• WORK REQUEST
In the listing below, locate the line containing "index tip: (275, 429)" and the line containing "pinky tip: (374, 479)". Output both of them and every line between, exactly as written, and nothing more.

───── INFORMATION

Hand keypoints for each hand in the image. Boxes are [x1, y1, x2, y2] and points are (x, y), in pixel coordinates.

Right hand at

──────────
───── INFORMATION

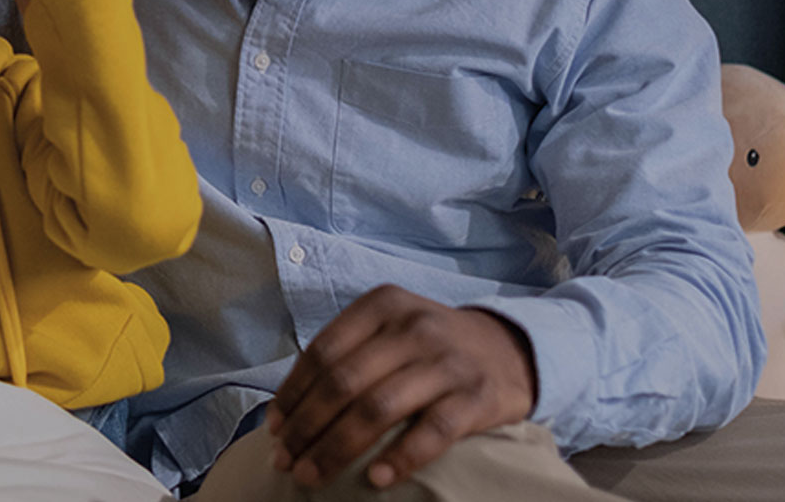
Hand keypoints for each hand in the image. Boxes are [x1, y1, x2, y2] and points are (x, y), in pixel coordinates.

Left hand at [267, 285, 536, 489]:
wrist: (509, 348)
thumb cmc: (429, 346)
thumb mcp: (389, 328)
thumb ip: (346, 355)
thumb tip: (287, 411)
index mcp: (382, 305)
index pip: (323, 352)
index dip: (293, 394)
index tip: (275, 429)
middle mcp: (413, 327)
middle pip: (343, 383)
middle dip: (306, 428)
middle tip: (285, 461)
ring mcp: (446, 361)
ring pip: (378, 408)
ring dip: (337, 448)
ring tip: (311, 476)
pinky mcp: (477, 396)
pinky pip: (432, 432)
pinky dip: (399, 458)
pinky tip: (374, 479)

──────────

• EXERCISE SOLUTION
index tip: (275, 429)
middle mcp: (413, 327)
middle pip: (343, 383)
middle dip: (306, 428)
middle tip: (285, 461)
ring mcp: (446, 361)
ring pip: (378, 408)
ring dip: (337, 448)
ring tip: (311, 476)
pinky mcp: (477, 396)
pinky pip: (432, 432)
pinky dip: (399, 458)
pinky tip: (374, 479)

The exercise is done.